Anak-anak mungkin belum lahir, tapi Anda mulai mengetahui kekurangan, kelebihan, serta kebiasaan buruk pasangan--begitu pula dengan dirinya terhadap Anda. Di tahap ini, Anda perlu belajar pentingnya kerjasama tim di dalam keluarga. Samakan kembali visi dan misi ke depan dan jalin kedekatan dengan orang-orang yang berpengaruh terhadap Anda berdua, seperti keluarga besar misalnya.
"Salah satu penyebab pasangan suami-istri mengalami perceraian pada fase ini adalah karena mereka tidak berusaha untuk mempertemukan dua pikiran, dan malah menghindari perbedaan pendapat," kata Beverly Hyman, PhD, salah satu penulis buku How to Know If It's Time to Go: A 10-Step Reality Test for Your Marriage.

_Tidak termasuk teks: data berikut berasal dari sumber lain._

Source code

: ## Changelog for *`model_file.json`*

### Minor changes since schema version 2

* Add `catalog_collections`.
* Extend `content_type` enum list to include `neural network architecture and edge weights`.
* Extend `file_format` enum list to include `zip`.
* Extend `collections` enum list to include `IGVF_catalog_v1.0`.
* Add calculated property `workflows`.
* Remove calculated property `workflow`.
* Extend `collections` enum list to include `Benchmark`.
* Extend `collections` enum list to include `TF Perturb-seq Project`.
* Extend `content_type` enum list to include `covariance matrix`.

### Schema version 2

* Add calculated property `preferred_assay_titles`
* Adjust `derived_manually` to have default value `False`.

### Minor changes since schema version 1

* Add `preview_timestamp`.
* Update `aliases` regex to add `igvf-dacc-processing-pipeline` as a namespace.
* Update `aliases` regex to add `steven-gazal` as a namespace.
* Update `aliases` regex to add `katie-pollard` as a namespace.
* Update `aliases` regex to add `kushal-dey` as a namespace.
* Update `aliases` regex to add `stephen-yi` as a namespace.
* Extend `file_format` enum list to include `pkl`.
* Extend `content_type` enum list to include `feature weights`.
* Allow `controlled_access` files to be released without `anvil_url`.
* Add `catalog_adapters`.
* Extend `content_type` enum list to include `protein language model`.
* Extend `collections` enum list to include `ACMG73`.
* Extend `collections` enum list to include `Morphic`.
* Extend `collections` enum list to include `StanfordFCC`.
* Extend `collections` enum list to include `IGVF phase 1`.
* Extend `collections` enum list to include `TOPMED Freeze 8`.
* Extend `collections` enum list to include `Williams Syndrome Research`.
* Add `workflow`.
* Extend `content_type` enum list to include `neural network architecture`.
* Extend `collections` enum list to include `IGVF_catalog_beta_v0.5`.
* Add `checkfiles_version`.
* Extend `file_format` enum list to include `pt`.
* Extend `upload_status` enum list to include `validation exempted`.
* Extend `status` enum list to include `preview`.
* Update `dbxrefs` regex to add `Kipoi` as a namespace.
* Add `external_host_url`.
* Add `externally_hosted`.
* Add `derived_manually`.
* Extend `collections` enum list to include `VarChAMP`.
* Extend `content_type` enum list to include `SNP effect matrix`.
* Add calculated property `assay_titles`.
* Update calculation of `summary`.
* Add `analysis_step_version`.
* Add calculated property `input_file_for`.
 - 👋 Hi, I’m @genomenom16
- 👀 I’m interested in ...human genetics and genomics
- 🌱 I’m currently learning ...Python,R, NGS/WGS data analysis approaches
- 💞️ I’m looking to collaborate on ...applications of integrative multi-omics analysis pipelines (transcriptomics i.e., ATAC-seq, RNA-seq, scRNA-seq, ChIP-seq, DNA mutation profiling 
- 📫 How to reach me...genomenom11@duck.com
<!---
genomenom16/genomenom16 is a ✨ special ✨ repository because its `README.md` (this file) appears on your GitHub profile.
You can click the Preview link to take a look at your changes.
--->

Fase 3: Keluarga adalah segalanya

Ini adalah fase terpenting dari kehidupan berkeluarga. Pada saat ini, Anda sudah membangun keluarga utuh dengan beberapa orang anak, membeli mobil dan rumah, dan mulai mencari pekerjaan yang lebih menjanjikan masa depan. Hidup jadi semakin sibuk, dan menurut Dr Hyman, inilah saat yang rawan. Sebab, Anda jadi kurang memiliki waktu untuk berpikir tentang pasangan, bagaimana caranya agar bisa punya banyak waktu berdua, dan bagaimana menikmati keintiman dengan pasangan. Yang lebih banyak Anda pikirkan adalah anak-anak, pekerjaan, dan utang-utang yang harus dibayar.
"Sempatkan untuk berbicara dari hati ke hati dengan pasangan. Atur rencana untuk bisa berduaan saja. Tidak perlu sampai meninggalkan anak, tapi mungkin dengan menunggu mereka tidur di malam hari, lalu Anda bisa nonton berduaan dengan pasangan dan bercakap-cakap. Lebih baik lagi, bila setelahnya 'percakapan' ini berlanjut di atas ranjang," saran Dr Hyman.

Fase 4: Kembali berdua

Ketika anak-anak sudah besar, menuntut ilmu atau bekerja di kota lain dan lebih sibuk dengan urusan pribadinya, Anda akan mendapati bahwa inilah saat ketika Anda kembali berduaan dengan pasangan. Berbeda dengan dulu pada waktu baru menikah, Anda mungkin bisa dibilang tidak punya banyak beban. Segala yang bersifat material sudah tercapai dan secara emosional Anda dan pasangan juga sudah jauh lebih matang.
Dr Hyman menyarankan Anda berdua untuk memanfaatkan fase ini dengan mencoba berbagai pengalaman baru. Seperti menekuni olahraga, berkebun, atau memelihara binatang. Anda bisa melakukannya bersama pasangan atau sendiri-sendiri.

Fase 5: Lengkaplah sudah!

Anak-anak sudah menikah dan membina rumah tangganya sendiri. Anda juga sudah pensiun dari pekerjaan dan punya banyak waktu bersama pasangan. Pada fase ini, Anda perlu menikmati segala yang telah Anda dapat selama perjalanan waktu. Tidak banyak yang perlu Anda hadapi lagi di fase ini, selain menyongsong hari tua bersama pasangan, sambil selalu menjalin kedekatan dengan anak dan cucu.